BEGIN Data for processing

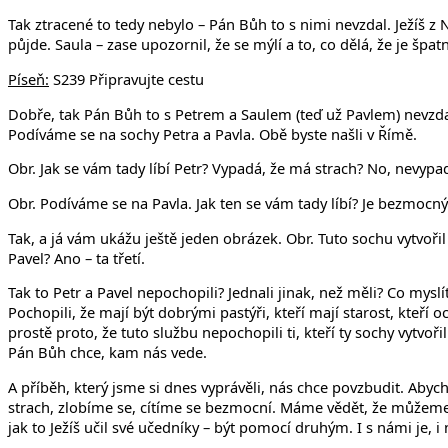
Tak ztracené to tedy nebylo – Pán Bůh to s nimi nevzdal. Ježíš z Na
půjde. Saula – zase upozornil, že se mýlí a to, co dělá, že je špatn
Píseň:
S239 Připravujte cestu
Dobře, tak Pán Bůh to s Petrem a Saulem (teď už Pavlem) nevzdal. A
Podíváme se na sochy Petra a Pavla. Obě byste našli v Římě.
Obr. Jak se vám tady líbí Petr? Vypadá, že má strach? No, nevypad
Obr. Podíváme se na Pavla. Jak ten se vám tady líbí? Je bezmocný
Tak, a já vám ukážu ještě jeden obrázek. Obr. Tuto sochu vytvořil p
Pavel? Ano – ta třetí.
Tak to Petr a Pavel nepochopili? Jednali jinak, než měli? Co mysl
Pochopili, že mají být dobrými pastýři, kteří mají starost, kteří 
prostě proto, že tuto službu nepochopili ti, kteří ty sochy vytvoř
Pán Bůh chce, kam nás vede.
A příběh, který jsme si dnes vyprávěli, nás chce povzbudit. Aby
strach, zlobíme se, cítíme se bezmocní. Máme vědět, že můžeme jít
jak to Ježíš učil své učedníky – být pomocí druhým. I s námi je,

END Data for processing
BEGIN Data for processing

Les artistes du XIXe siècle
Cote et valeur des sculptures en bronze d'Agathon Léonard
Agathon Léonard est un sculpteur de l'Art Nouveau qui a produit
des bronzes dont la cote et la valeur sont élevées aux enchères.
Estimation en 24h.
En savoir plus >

END Data for processing
BEGIN Data for processing

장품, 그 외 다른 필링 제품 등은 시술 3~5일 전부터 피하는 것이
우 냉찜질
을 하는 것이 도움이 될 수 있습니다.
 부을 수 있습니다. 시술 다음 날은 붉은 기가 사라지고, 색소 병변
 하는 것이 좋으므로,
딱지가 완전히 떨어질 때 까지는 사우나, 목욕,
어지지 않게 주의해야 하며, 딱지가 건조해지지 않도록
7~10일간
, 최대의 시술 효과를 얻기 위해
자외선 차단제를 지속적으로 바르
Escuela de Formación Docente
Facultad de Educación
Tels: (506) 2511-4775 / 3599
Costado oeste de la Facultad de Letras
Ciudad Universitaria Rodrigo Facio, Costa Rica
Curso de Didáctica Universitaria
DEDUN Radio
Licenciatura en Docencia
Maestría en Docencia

END Data for processing

- [Exercise description]: Recast the stretch of lines from the one containing "Tak ztracené to" through the one containing "Obr. Podíváme se" as a Markdown table with the columns Row and Line, skipping any blank lines.

- [Answer to the exercise]:
| Row | Line |
|---|---|
| 1 | Tak ztracené to tedy nebylo – Pán Bůh to s nimi nevzdal. Ježíš z Na |
| 2 | půjde. Saula – zase upozornil, že se mýlí a to, co dělá, že je špatn |
| 3 | Píseň: |
| 4 | S239 Připravujte cestu |
| 5 | Dobře, tak Pán Bůh to s Petrem a Saulem (teď už Pavlem) nevzdal. A |
| 6 | Podíváme se na sochy Petra a Pavla. Obě byste našli v Římě. |
| 7 | Obr. Jak se vám tady líbí Petr? Vypadá, že má strach? No, nevypad |
| 8 | Obr. Podíváme se na Pavla. Jak ten se vám tady líbí? Je bezmocný |